The new president of the Service Employees International Union (SEIU) said Tuesday that her group will not support Sen. Blanche Lincoln (D-Ark.) even if she wins her contested primary race next week.
Mary Kay Henry, elected on Saturday by the union’s international executive board, said her union members will back candidates not based on their party label but on their positions on “working people’s issues.”
“Our belief is Blanche Lincoln has been on the side of Wall Street and insurance companies and that she does not stand to protect and defend working people,” Henry said.
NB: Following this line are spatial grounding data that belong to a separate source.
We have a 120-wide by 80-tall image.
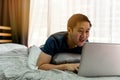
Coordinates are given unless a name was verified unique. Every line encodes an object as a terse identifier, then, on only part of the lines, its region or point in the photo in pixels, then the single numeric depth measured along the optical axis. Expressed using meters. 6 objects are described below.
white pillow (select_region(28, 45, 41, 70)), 1.63
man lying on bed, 1.29
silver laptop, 1.09
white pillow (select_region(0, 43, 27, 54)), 2.36
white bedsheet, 1.13
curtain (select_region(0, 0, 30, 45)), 3.16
In turn, SEIU and other labor groups have gotten behind Lincoln’s Democratic primary opponent, Bill Halter.
Her response is reflective of a new, more aggressive tack by SEIU that has left an increasing number of Democratic candidates targets of the politically powerful union. On Tuesday, SEIU released an ad accusing Lincoln of siding with insurance companies during the healthcare reform debate, part of a $1 million independent expenditure campaign in Arkansas alone.
Henry said the effort against Lincoln and other Democrats was a continuation of SEIU’s long-held belief that politicians of both parties must be judged on their support of workers’ rights, including letting people organize into unions.
“This is not about being Republican or Democrat,” Henry said. “We want to begin to train ourselves and our rank-and-file leaders to keep evaluating people based on working people’s issues.”
Henry, hardly as well-known as her predecessor, Andy Stern, was the surprise winner over Stern’s chosen pick, SEIU Secretary-Treasurer Anna Burger. Stern announced his resignation last month. Henry was able to round up support quickly and Burger bowed out of the race, allowing Henry to win the SEIU presidency uncontested.
But Henry indicated Tuesday that she would continue Stern’s work, rather than change course. She described the 14-year president’s mark on SEIU as “everlasting.”
“I don’t think I will do things differently. I think I will renew the core mission for our mission that he established,” Henry said. “I think it will be more renewing the core values that he set in place when he first took office.”
Henry said her three priorities would be renewing SEIU’s commitment to union organizing, refocusing the group’s political programs at the national and grassroots levels to work together and restoring its relationships with the rest of the labor movement.
The new SEIU president said she wants to continue the union’s organizing efforts in the healthcare and property service sectors — such as security guards and janitors — and is working on launching a new union of early education professionals. With a heavy SEIU presence on the coasts, Henry said she will invest more to expand the union’s membership in the Midwest and Southwest.
One area Henry is backing away from is Stern’s dispute with Unite Here, the hotel and garment workers union; a breakaway faction joined the SEIU. Henry said she has heard from union leaders who want the conflict resolved.
“I think it will help unleash a lot of talent and resources to focus on the core mission of the union,” Henry said. “It could be a great moment and reset the table to get this done.”
But Henry is not relenting in the matter of the union’s battle with the National Union of Healthcare Workers (NUHW), which broke off from an SEIU-affiliated union in California.
With the healthcare reform bill now signed into law, Henry said the union’s top legislative priority is moving comprehensive immigration reform legislation.
Calling SEIU a “union of immigrants,” Henry said passing immigration reform would boost the economy by allowing more people to contribute to the U.S. economy and stop exploitation of immigrant workers by employers. In addition, Arizona’s new immigration law, which requires that police question anyone they suspect may be in the state illegally, has lit a fire with union members.
“Our members are burning about the law they signed in Arizona. They want to take action and stop it now,” Henry said. SEIU has announced a boycott of the state.
Henry said a vote on it would be welcome, but that’s unlikely this year as Democrats no longer have the 60 votes needed to overcome a Senate filibuster.
“Any action that helps make the case about why non-union workers need to be able to freely form unions without employer interference is a good thing,” Henry said. “If we can have a vote on that question, and began to have that debate about why workers need unions in order to address the economic crisis in this country, that’s a good thing.”